(DATASET RECORDS)

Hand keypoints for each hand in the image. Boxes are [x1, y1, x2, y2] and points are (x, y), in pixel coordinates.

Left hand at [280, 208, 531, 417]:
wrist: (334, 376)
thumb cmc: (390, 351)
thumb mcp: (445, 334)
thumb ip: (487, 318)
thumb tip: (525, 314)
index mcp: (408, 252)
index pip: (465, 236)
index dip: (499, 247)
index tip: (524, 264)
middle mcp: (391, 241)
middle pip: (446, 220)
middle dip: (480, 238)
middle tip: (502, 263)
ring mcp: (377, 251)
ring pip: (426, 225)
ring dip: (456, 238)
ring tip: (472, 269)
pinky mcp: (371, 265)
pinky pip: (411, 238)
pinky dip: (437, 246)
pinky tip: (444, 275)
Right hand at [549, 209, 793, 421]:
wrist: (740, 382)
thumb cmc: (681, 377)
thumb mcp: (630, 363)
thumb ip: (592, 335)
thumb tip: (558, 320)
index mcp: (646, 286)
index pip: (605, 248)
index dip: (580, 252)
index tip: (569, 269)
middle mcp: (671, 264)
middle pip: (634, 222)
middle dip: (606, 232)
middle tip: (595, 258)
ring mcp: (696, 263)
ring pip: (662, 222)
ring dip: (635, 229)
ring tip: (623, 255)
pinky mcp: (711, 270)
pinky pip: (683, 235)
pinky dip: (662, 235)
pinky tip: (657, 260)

(End DATASET RECORDS)
(DATASET RECORDS)

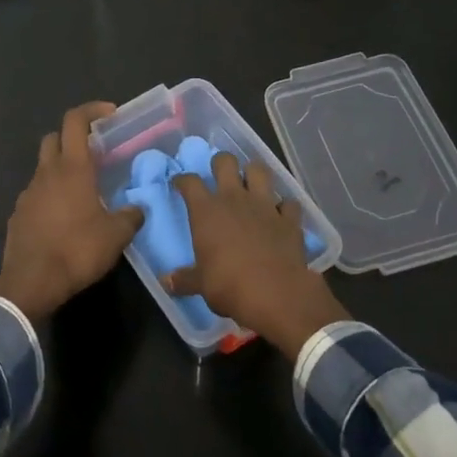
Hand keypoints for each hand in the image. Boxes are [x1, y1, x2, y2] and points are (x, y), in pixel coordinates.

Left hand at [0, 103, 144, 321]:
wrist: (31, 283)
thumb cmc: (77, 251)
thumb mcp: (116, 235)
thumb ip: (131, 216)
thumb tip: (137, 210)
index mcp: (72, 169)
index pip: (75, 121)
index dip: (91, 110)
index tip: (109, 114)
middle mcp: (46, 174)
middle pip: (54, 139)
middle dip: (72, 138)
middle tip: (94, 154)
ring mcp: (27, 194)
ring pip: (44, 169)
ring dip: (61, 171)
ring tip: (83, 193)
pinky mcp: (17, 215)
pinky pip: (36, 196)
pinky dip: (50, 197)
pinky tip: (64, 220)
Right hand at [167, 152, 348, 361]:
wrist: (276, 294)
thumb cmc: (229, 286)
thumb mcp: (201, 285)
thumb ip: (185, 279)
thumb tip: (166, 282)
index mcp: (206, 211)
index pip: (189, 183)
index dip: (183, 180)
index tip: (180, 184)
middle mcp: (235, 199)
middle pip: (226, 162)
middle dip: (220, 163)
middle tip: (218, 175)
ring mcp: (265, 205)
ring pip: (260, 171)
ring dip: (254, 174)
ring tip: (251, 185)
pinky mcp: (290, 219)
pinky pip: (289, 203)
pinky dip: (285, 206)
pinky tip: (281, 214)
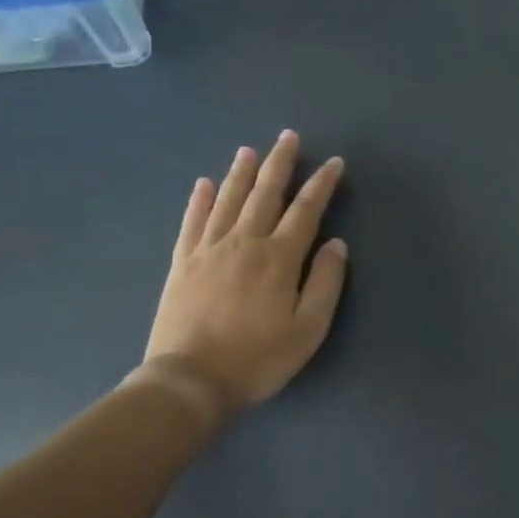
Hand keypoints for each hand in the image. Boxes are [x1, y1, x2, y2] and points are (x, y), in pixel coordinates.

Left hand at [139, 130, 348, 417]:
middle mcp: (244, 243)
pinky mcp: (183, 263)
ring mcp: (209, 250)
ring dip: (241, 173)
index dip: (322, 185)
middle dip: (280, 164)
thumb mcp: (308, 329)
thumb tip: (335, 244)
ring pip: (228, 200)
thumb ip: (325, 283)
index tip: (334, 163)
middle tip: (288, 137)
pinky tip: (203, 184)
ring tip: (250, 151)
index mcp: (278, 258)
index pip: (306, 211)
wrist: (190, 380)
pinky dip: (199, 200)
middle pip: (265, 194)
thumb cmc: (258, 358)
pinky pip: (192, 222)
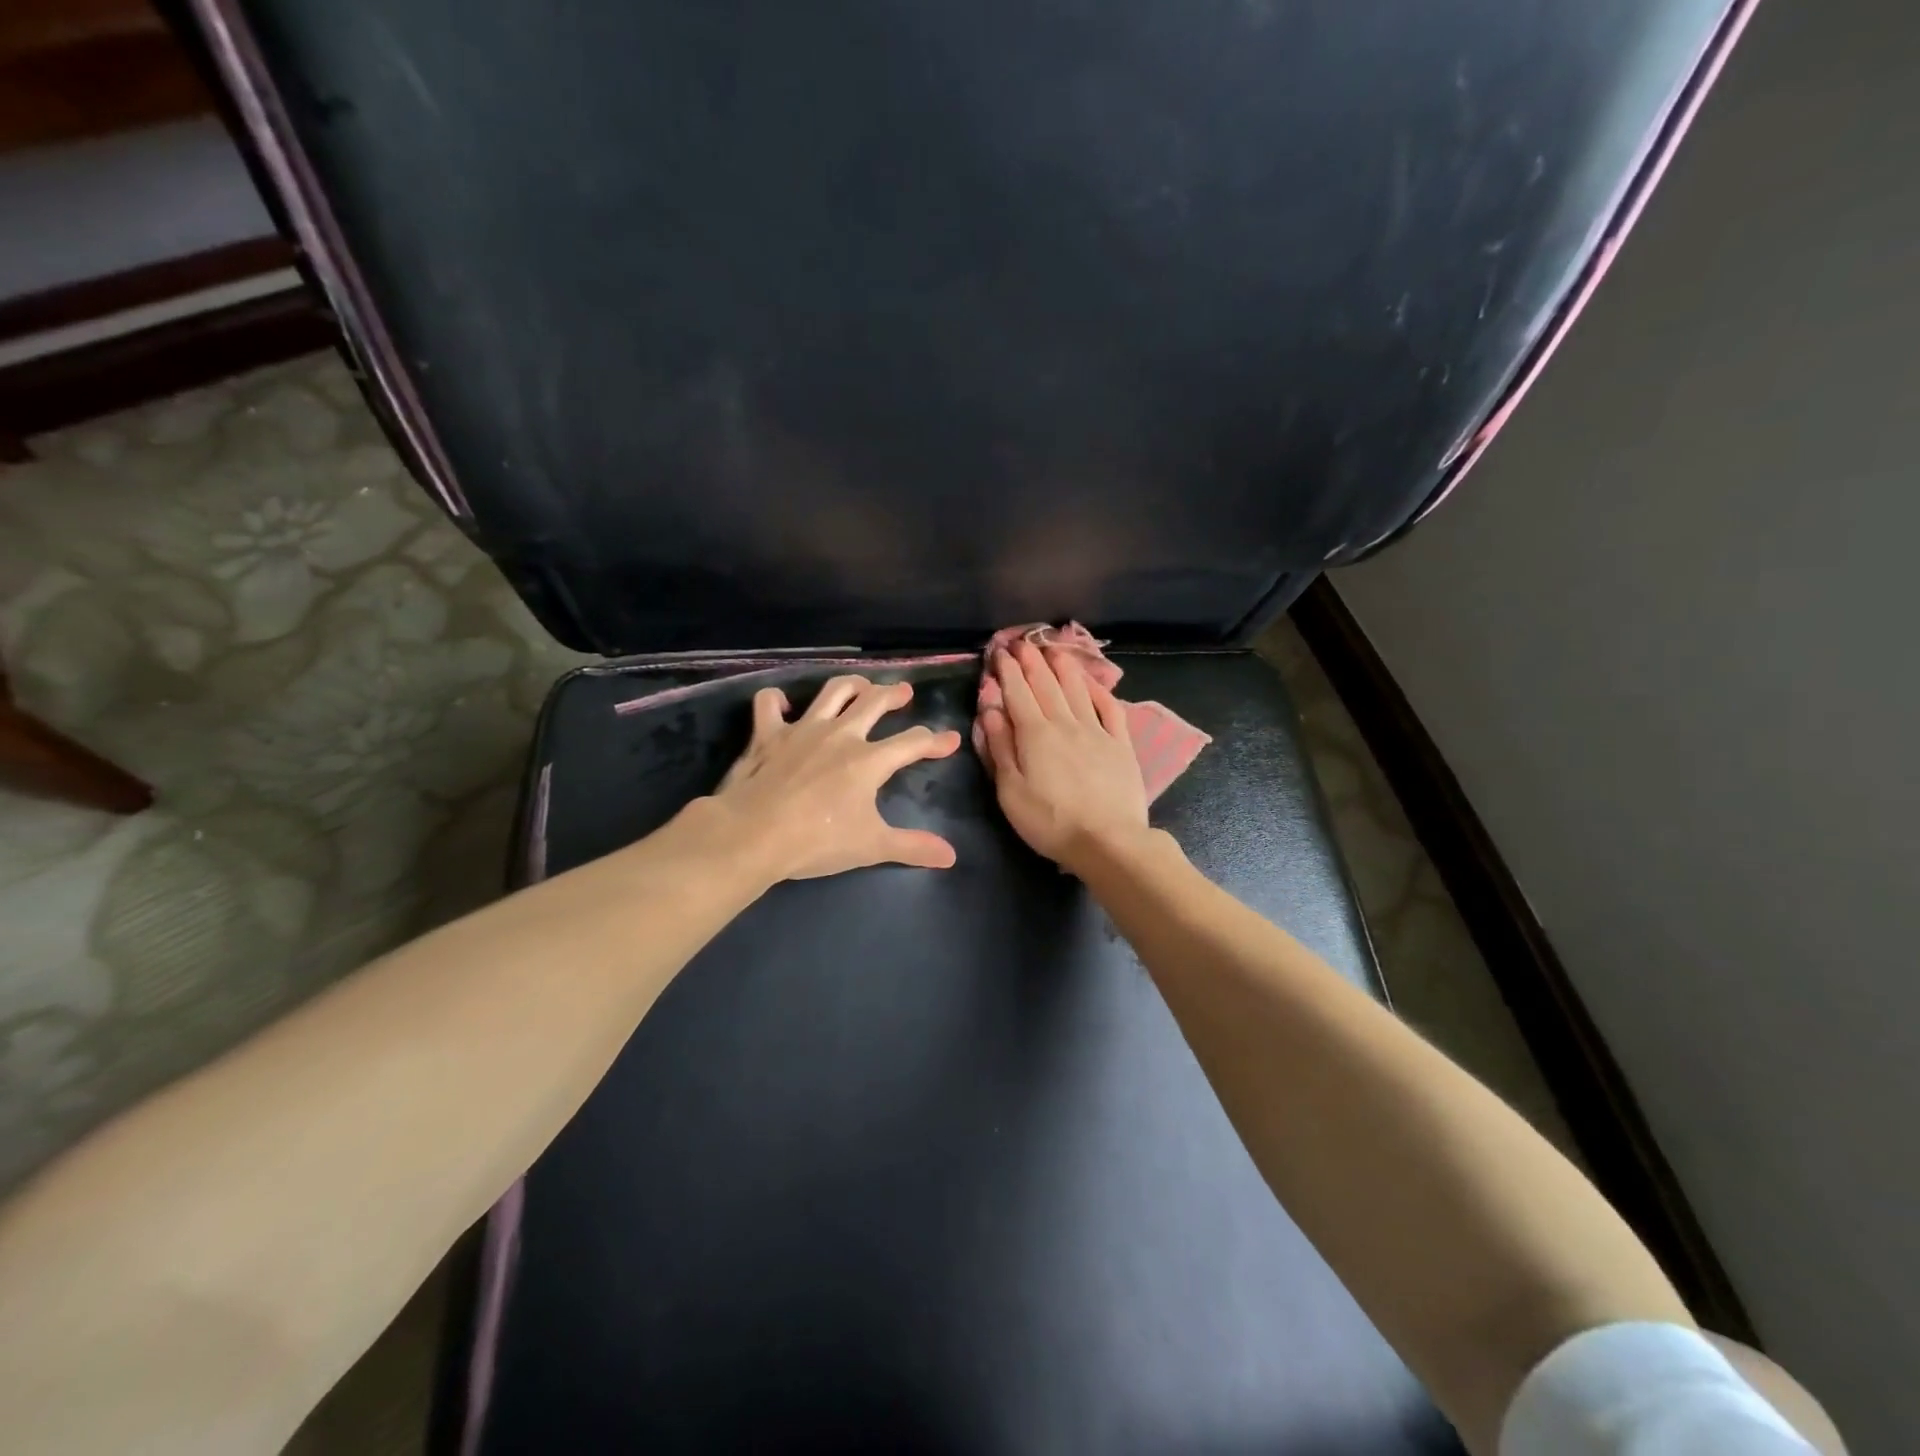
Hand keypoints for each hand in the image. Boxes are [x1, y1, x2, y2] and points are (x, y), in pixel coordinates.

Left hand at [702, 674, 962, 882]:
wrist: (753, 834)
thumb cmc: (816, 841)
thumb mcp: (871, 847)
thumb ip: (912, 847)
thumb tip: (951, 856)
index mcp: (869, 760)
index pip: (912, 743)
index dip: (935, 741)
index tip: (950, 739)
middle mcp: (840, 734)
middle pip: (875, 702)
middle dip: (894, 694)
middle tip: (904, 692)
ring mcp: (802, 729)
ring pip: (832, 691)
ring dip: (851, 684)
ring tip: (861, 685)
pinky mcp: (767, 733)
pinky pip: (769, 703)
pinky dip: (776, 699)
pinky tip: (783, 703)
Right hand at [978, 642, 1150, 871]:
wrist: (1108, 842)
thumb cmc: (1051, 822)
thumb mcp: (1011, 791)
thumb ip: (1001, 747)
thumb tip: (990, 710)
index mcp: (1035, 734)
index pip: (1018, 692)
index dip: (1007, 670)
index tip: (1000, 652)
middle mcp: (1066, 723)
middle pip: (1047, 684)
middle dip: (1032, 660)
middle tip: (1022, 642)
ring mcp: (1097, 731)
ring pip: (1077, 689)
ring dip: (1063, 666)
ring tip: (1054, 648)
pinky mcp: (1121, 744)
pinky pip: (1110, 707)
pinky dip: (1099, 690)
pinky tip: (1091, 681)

(End DATASET RECORDS)
(DATASET RECORDS)

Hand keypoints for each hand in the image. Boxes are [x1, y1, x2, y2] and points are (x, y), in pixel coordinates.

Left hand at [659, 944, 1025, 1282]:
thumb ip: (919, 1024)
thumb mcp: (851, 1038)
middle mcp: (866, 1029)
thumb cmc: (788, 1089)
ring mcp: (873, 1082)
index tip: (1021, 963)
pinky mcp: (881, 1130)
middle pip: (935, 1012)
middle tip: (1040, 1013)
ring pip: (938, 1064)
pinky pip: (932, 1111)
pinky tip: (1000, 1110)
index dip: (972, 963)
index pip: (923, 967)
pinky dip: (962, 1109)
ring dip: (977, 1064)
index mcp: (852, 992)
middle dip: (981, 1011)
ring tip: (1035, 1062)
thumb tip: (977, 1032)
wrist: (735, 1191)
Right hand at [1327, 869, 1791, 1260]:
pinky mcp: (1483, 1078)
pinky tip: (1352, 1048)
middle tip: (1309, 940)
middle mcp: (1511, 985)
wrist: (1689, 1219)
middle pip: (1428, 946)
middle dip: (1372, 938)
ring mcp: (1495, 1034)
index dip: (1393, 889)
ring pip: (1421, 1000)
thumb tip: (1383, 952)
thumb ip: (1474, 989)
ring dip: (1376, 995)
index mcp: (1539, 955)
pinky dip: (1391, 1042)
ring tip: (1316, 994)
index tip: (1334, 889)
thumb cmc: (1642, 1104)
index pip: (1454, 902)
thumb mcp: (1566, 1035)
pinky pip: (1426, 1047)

(End DATASET RECORDS)

** WHAT THIS TASK INVOLVES **
What are the lines in the records above, word for word, from the one containing "thumb ip: (325, 283)" through the one containing "ring pip: (832, 691)", both ends included and pictures left out?

** RESULT OF THE TASK **
thumb ip: (325, 283)
index tip: (334, 163)
middle tip: (288, 137)
pinky tip: (203, 184)
ring tip: (250, 151)
index mcp: (278, 258)
index pip: (306, 211)
wrist: (190, 380)
pinky dip: (199, 200)
middle pip: (265, 194)
thumb cmc: (258, 358)
pinky pip: (192, 222)
Hand keypoints for each hand in the image. Boxes are [x1, y1, x2, y2] and points are (x, y), in pixel coordinates.

Left hand at [702, 674, 962, 882]:
wrist: (753, 834)
thumb cmc: (816, 841)
thumb mcp: (871, 847)
thumb ip: (912, 847)
thumb tip: (951, 856)
index mcp: (869, 760)
index pip: (912, 743)
index dip: (935, 741)
index tip: (950, 739)
middle mcp: (840, 734)
middle pip: (875, 702)
middle dip: (894, 694)
middle tip: (904, 692)
ring mcp: (802, 729)
ring pip: (832, 691)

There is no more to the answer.